Sean: When I realized that and the light bulb went off, yeah, it was like a whole new world. I just picked up stuff from everybody, and I think just even if you only learn one or two things from a book or if you just have to give yourself the ability to start reading a book, and if it’s not for you, be completely okay with putting it down. You don’t need to finish a book. Or if you’re halfway through a book and you get the gist of what that book is trying to tell you, what that author is trying to tell you … We’re not talking about fiction right now. We’re talking about books that people have, nonfiction self-help books.
Sean: If you get the gist of that book, it’s fine to put it down. But for $7, you can take somebody’s life work and be able to learn from that person in a few hundred pages.
Sean: I think when I realized that, that was a huge game changer. That and getting a coach.
Patrick: Yeah. Definitely getting a coach. Yeah, I agree. I agree. Just the continuous being genuinely curious and wanting to learn more and how the world works.
Sean: I like it.
Patrick: Yeah. And then the last two were kind of things we just touched on: power of goal setting and being absolutely committed to something, and kind of just wrapping up with title of this podcast. Being experts on not being experts at anything.
Sean: [crosstalk 00:47:17]. What are we going to title this podcast is just going to be The Power of Amateurs.
Patrick: Yeah. Everybody was an amateur at one point.
Sean: I think so, man. Or maybe we’ll title it Give Yourself Permission to be an Amateur.
Sean: I think the biggest thing is people start to feel guilty that they’re not … Right? They’re like, “Oh, I’m not where I want to be,” and they don’t realize that the person that they’re looking to be has put in 20 years. People do in private for 20 years what people then see in public. I think that’s a big … just giving yourself permission, not feeling guilty to compare yourself to the person that’s being successful, whatever successful means in your mind.
Sean: I hate using that word because in our society, it usually means making money, but that doesn’t necessarily have to be what successful means. Successful could be setting up a life to where you’re helping other people as much as you can and you’re spending as much time with friends, family, and relationships as you can. That’s my definition of successful.
Sean: So it doesn’t need to be the word “successful,” but just don’t … You don’t need to compare yourself to others. I think that’s the main thing.
Patrick: I’m guilty of that. I do it all the time, is compare myself to others and look at everybody’s highlight … you know, Instagram and Facebook and Snapchat. You’re really just kind of looking at everybody’s highlight reel, and you really aren’t seeing the behind the scenes. But yeah, definitely putting in the time and really putting that sweat equity in and really earning it is important.
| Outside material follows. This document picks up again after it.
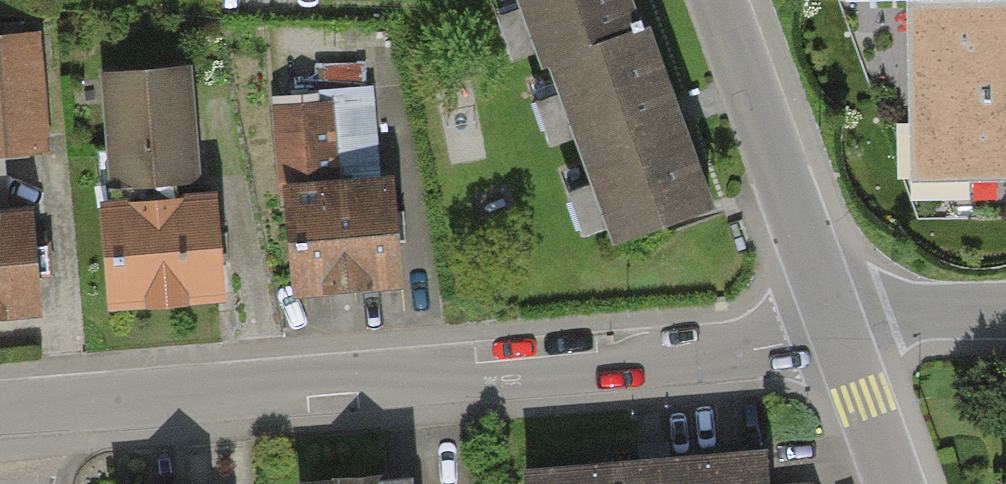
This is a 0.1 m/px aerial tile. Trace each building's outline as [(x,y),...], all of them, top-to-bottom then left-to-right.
[(545,74),(647,35),(633,0),(516,0),(545,74)] [(866,57),(919,58),(921,95),(880,96),(896,139),(936,139),(939,201),(1005,200),(1005,0),(843,0),(866,57)] [(716,216),(647,35),(545,74),(613,255),(716,216)] [(40,38),(0,41),(0,159),(49,155),(40,38)] [(196,190),(187,74),(100,80),(109,197),(196,190)] [(272,98),(291,304),(400,295),(390,183),(378,184),(370,89),(272,98)] [(210,199),(98,209),(108,317),(220,307),(210,199)] [(0,217),(0,327),(37,324),(29,215),(0,217)] [(521,477),(521,483),(765,483),(763,458),(521,477)]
Sean: Very cool. All right, man. Well, it was awesome having you on the show. Thank you so much for spending the time.
Patrick: Yeah. Thanks for inviting me.
Sean: I think main wrap-ups are going to be just be open to learning, don’t compare yourself to others, and just constantly strive to be better.
Patrick: Yeah. Be … I think one of my bosses as Salesforce, first boss at Salesforce, told me, “Pat, you gotta be comfortable being uncomfortable.” That’s … Anything you dive into, any new venture, whether it’s real estate or fitness or anything, you have to be uncomfortable not knowing anything at first and kind of just easing into it.
Patrick: So if you could be comfortable being uncomfortable and comfortable being an amateur and comfortable making, maybe, looking a little silly, then you’re going to go places. If you’re not, well, check yourself.
Sean: Very cool. All right, buddy. Well, thank you so much for having … Or thank you so much for coming on the show, spending the time.
Sean: We will chat soon.
Patrick: Absolutely. Thanks for having me.